### [Dataset excerpts]
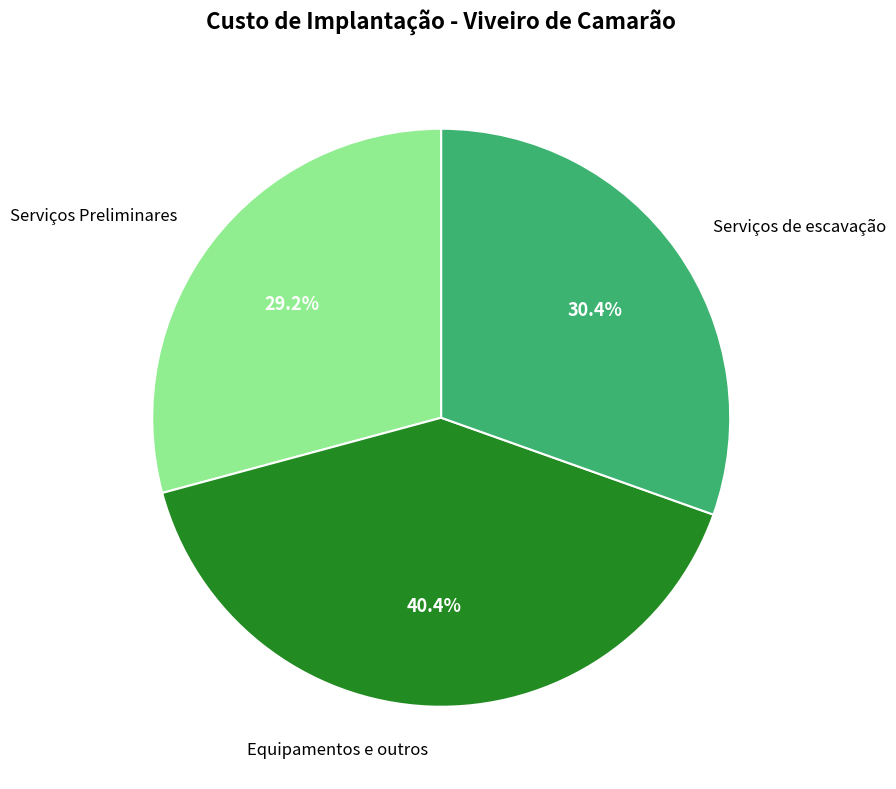

How many segments does this pie chart have?

3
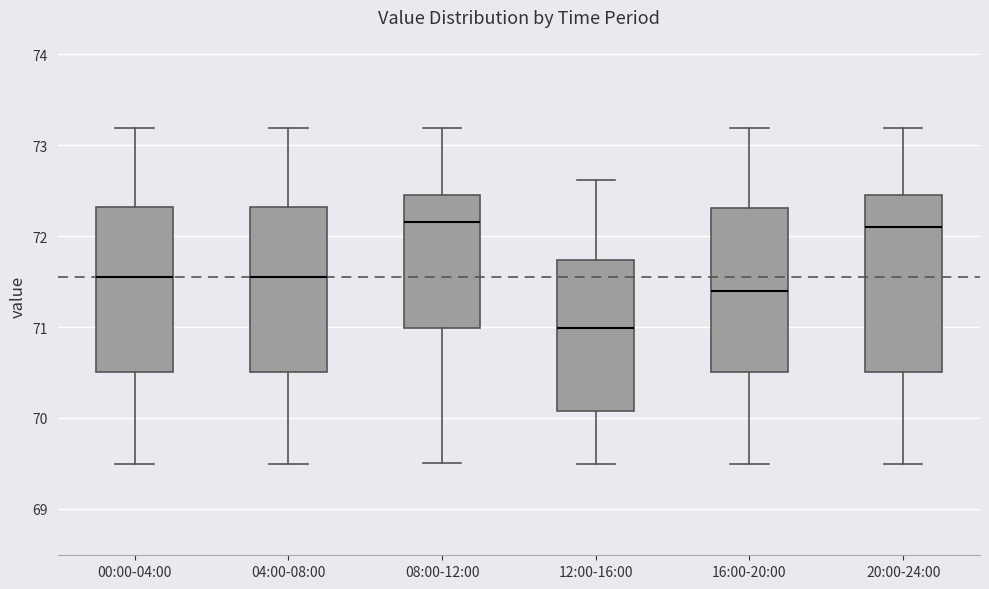

Where is the upper edge of the box for 08:00-12:00 on the y-axis? The values are not printed on the chart, so give them approximately, as read against the axis.

72.5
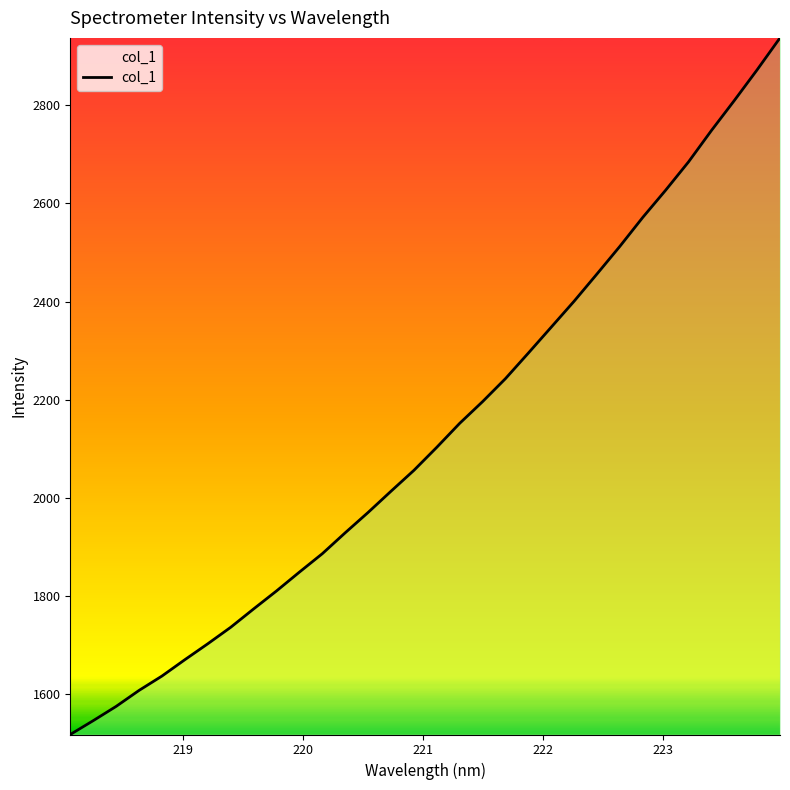

What is the smallest value displayed?

1517.3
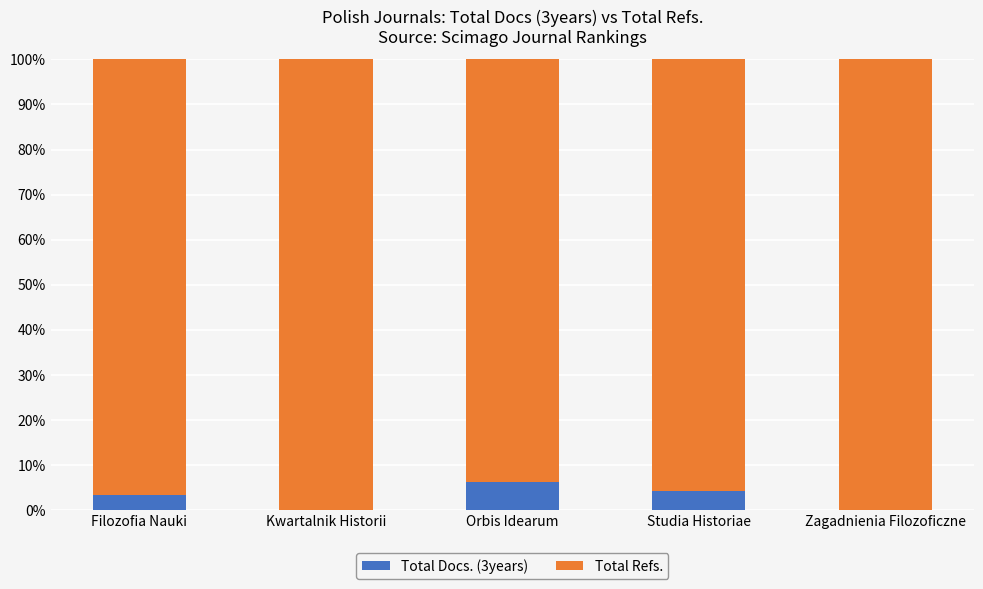

What is the maximum value for Total Docs. (3years)?

6.3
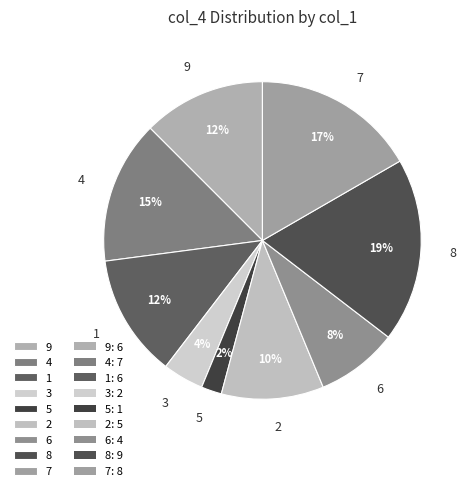

To the nearest percent, what portion does 7 represent?

17%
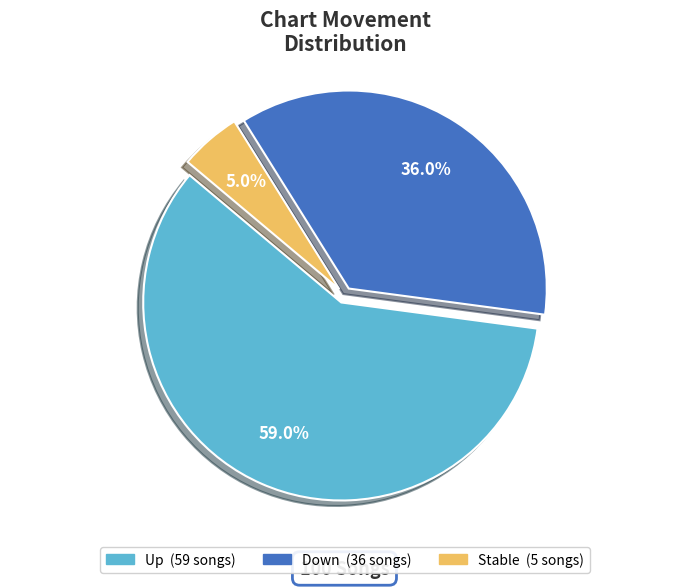

Does any single category account for the majority?

Yes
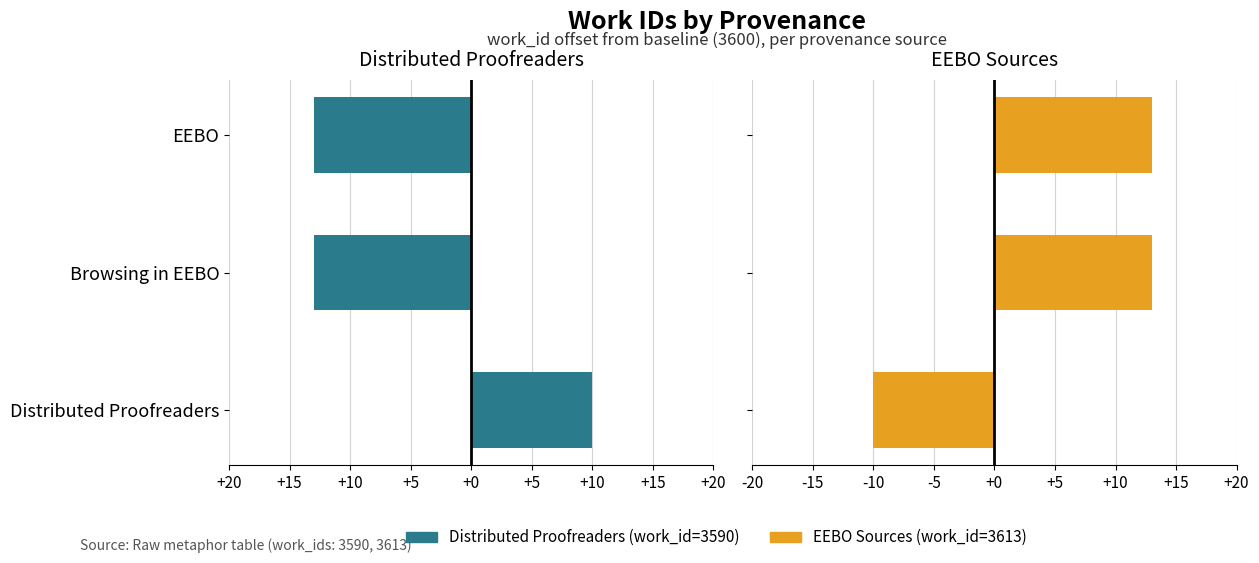

What are all the series names shown in the legend?

Distributed Proofreaders, EEBO Sources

### [Action item]
Write out all of the records above again with "pie chart" swapped for "donut chart" and nothing else changed, leaving out the pictures.

### [Exercise answer]
How many segments does this donut chart have?

3

Where is the upper edge of the box for 08:00-12:00 on the y-axis? The values are not printed on the chart, so give them approximately, as read against the axis.

72.5

What is the smallest value displayed?

1517.3

What is the maximum value for Total Docs. (3years)?

6.3

To the nearest percent, what portion does 7 represent?

17%

Does any single category account for the majority?

Yes

What are all the series names shown in the legend?

Distributed Proofreaders, EEBO Sources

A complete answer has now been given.